Tuesday’s announcement by MIT researchers was that they had found a way to overcome this restriction. They did not expand the data pipeline, but instead solved a differential equation that has puzzled mathematicians ever since 1907. Specifically, the team solved, “the differential equation behind the interaction of two neurons through synapses… to unlock a new type of fast and efficient artificial intelligence algorithms.”

“The new machine learning models we call ‘CfC’s’ [closed-form Continuous-time] replace the differential equation defining the computation of the neuron with a closed form approximation, preserving the beautiful properties of liquid networks without the need for numerical integration,” MIT professor and CSAIL Director Daniela Rus said in a Tuesday press statement. “CfC models are causal, compact, explainable, and efficient to train and predict. They open the way to trustworthy machine learning for safety-critical applications.”

For those who don’t have a PhD in Really Hard Math, differential equations can be used to describe the state of a system at different points or steps during the process. You can use a differential equation, for example, to find the position of a robot arm as it moves from A to B. These equations can be very time-consuming to solve for each step. MIT’s “closed form” solution end-arounds that issue by functionally modeling the entire description of a system in a single computational step. As the MIT team explains,

Imagine an end-to–end neural network receiving driving input from a camera mounted to a car. The network is then trained to produce outputs like the car’s steering angle. This was solved by the team using liquid neural networks that had 19 nodes. The 19 neurons and a small perception module were enough to drive a car in 2020. Each node in the system is described by a differential equation. With the closed-form solution, if you replace it inside this network, it would give you the exact behavior, as it’s a good approximation of the actual dynamics of the system. This would allow them to solve the problem faster and with fewer neurons.

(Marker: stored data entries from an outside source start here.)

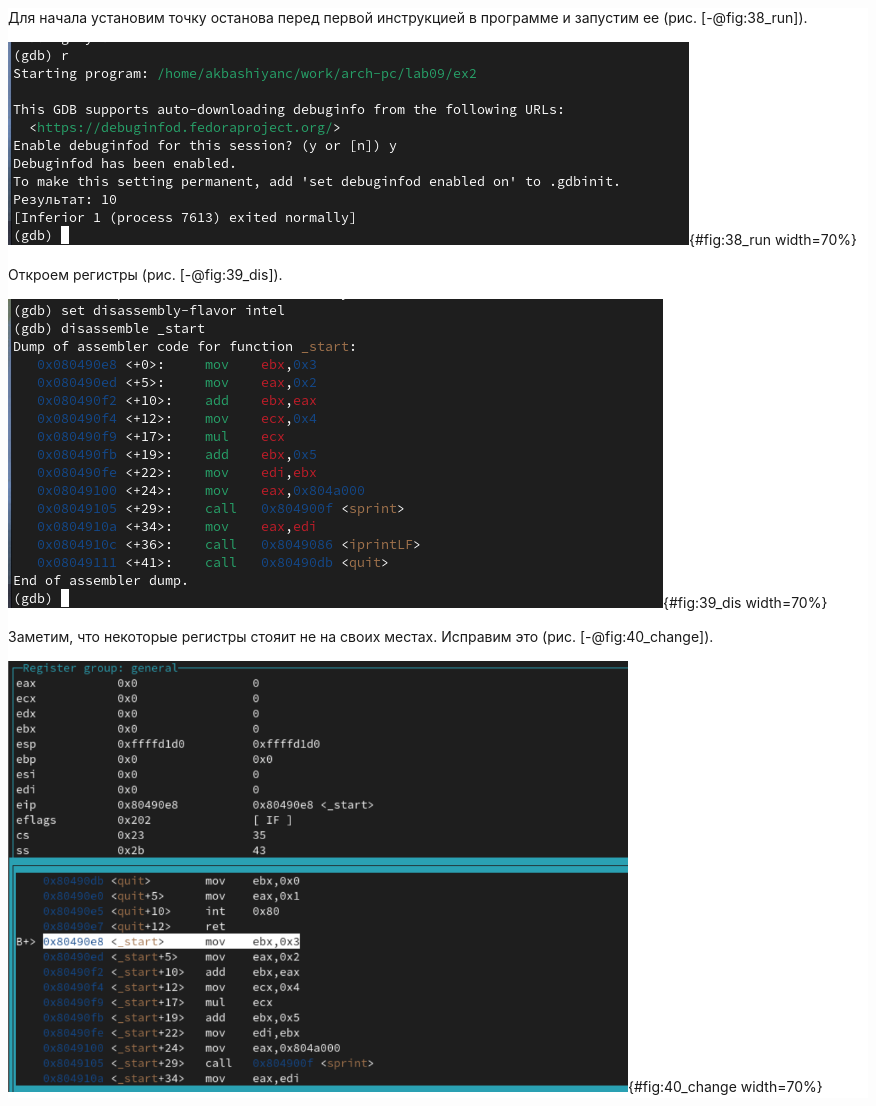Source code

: Для начала установим точку останова перед первой инструкцией в программе и запустим
ее (рис. [-@fig:38_run]).

![Запуск файла в gdb](image/38_run.png){#fig:38_run width=70%}

Откроем регистры (рис. [-@fig:39_dis]).

![Регистры](image/39_dis.png){#fig:39_dis width=70%}

Заметим, что некоторые регистры стояит не на своих местах. Исправим это (рис. [-@fig:40_change]).

![Исправление регистров](image/40_change.png){#fig:40_change width=70%}
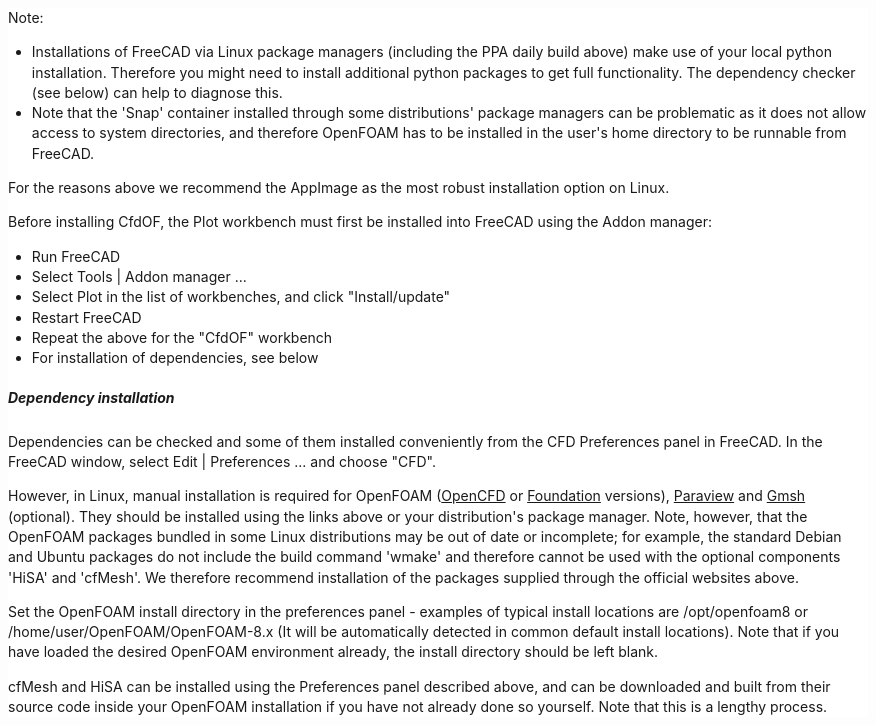 Note:
* Installations of FreeCAD via Linux package managers (including the PPA daily build above)
make use of your local python installation. Therefore you might need to install additional
python packages to get full functionality. The dependency checker (see below) can help to diagnose
this.
* Note that the 'Snap' container installed through some distributions' package managers
can be problematic as it does not allow access to system
directories, and therefore OpenFOAM has to be installed in the user's home directory
to be runnable from FreeCAD.

For the reasons above we recommend the AppImage as the most robust installation
option on Linux.

Before installing CfdOF, the Plot workbench must first be
installed into FreeCAD using the Addon manager:

* Run FreeCAD
* Select Tools | Addon manager ...
* Select Plot in the list of workbenches, and click "Install/update"
* Restart FreeCAD
* Repeat the above for the "CfdOF" workbench
* For installation of dependencies, see below


##### Dependency installation

Dependencies can be checked and some of them installed
conveniently from the CFD Preferences panel in FreeCAD.
In the FreeCAD window, select Edit | Preferences ... and
choose "CFD".

However, in Linux, manual installation is required for
OpenFOAM ([OpenCFD](https://openfoam.com/download) or [Foundation](https://openfoam.org/download/) versions),
[Paraview](http://www.paraview.org/) and
[Gmsh](http://gmsh.info/) (optional). They should be
installed using the links above or your distribution's package
manager. Note, however, that the OpenFOAM packages bundled in
some Linux distributions may be out of date or incomplete; for example,
the standard Debian and Ubuntu packages do not include the build command 'wmake'
and therefore cannot be used with the optional components 'HiSA' and 'cfMesh'.
We therefore recommend installation of the packages supplied through
the official websites above.

Set the OpenFOAM install directory in the preferences
panel - examples of typical install locations are /opt/openfoam8
or /home/user/OpenFOAM/OpenFOAM-8.x (It will be automatically
detected in common default install
locations). Note that if you have loaded the desired OpenFOAM
environment already, the install directory should be left blank.

cfMesh and HiSA can be installed using the Preferences panel described above,
and can be downloaded and built from their source
code inside your OpenFOAM installation if you have
not already done so yourself. Note that this is a lengthy process.
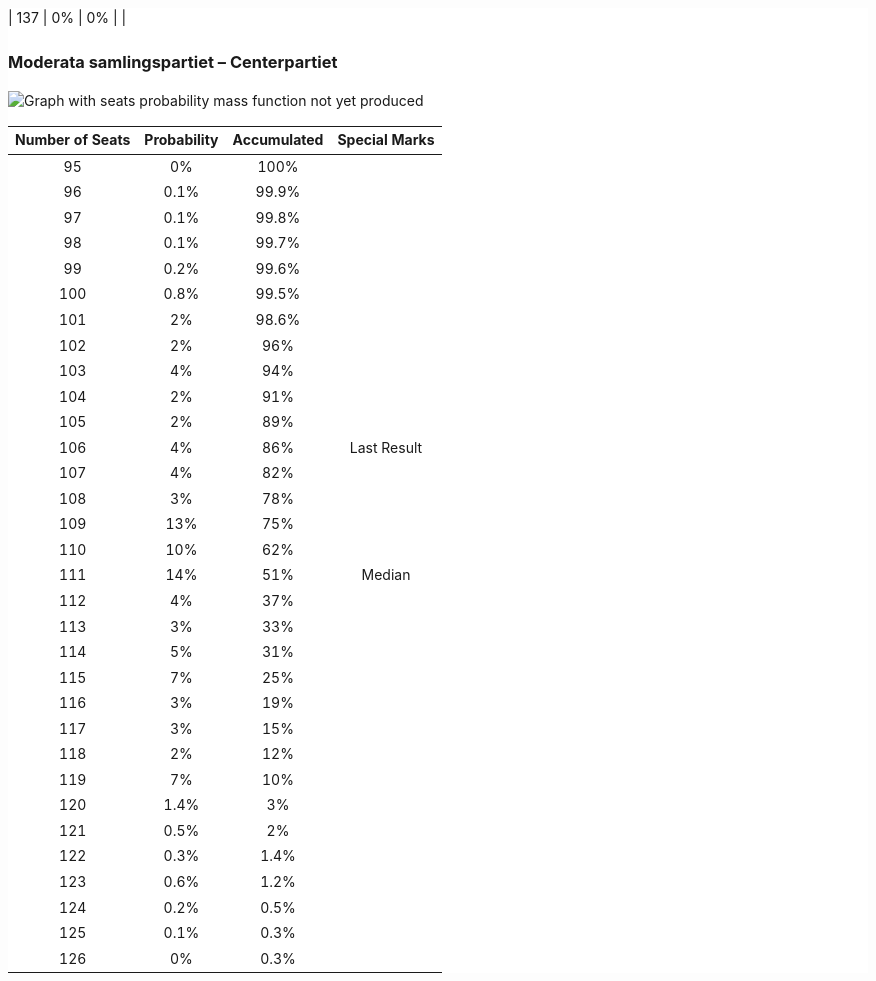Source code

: | 137 | 0% | 0% |  |

### Moderata samlingspartiet – Centerpartiet

![Graph with seats probability mass function not yet produced](2018-06-06-Demoskop-coalitions-seats-pmf-m–c.png "Seats Probability Mass Function")

| Number of Seats | Probability | Accumulated | Special Marks |
|:---------------:|:-----------:|:-----------:|:-------------:|
| 95 | 0% | 100% |  |
| 96 | 0.1% | 99.9% |  |
| 97 | 0.1% | 99.8% |  |
| 98 | 0.1% | 99.7% |  |
| 99 | 0.2% | 99.6% |  |
| 100 | 0.8% | 99.5% |  |
| 101 | 2% | 98.6% |  |
| 102 | 2% | 96% |  |
| 103 | 4% | 94% |  |
| 104 | 2% | 91% |  |
| 105 | 2% | 89% |  |
| 106 | 4% | 86% | Last Result |
| 107 | 4% | 82% |  |
| 108 | 3% | 78% |  |
| 109 | 13% | 75% |  |
| 110 | 10% | 62% |  |
| 111 | 14% | 51% | Median |
| 112 | 4% | 37% |  |
| 113 | 3% | 33% |  |
| 114 | 5% | 31% |  |
| 115 | 7% | 25% |  |
| 116 | 3% | 19% |  |
| 117 | 3% | 15% |  |
| 118 | 2% | 12% |  |
| 119 | 7% | 10% |  |
| 120 | 1.4% | 3% |  |
| 121 | 0.5% | 2% |  |
| 122 | 0.3% | 1.4% |  |
| 123 | 0.6% | 1.2% |  |
| 124 | 0.2% | 0.5% |  |
| 125 | 0.1% | 0.3% |  |
| 126 | 0% | 0.3% |  |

By solving this equation at the neuron-level, the team is hopeful that they’ll be able to construct models of the human brain that measure in the millions of neural connections, something not possible today. The team also notes that this CfC model might be able to take the visual training it learned in one environment and apply it to a wholly new situation without additional work, what’s known as out-of-distribution generalization. That’s not something current-gen models can really do and would prove to be a significant step towards the generalized AI systems of tomorrow.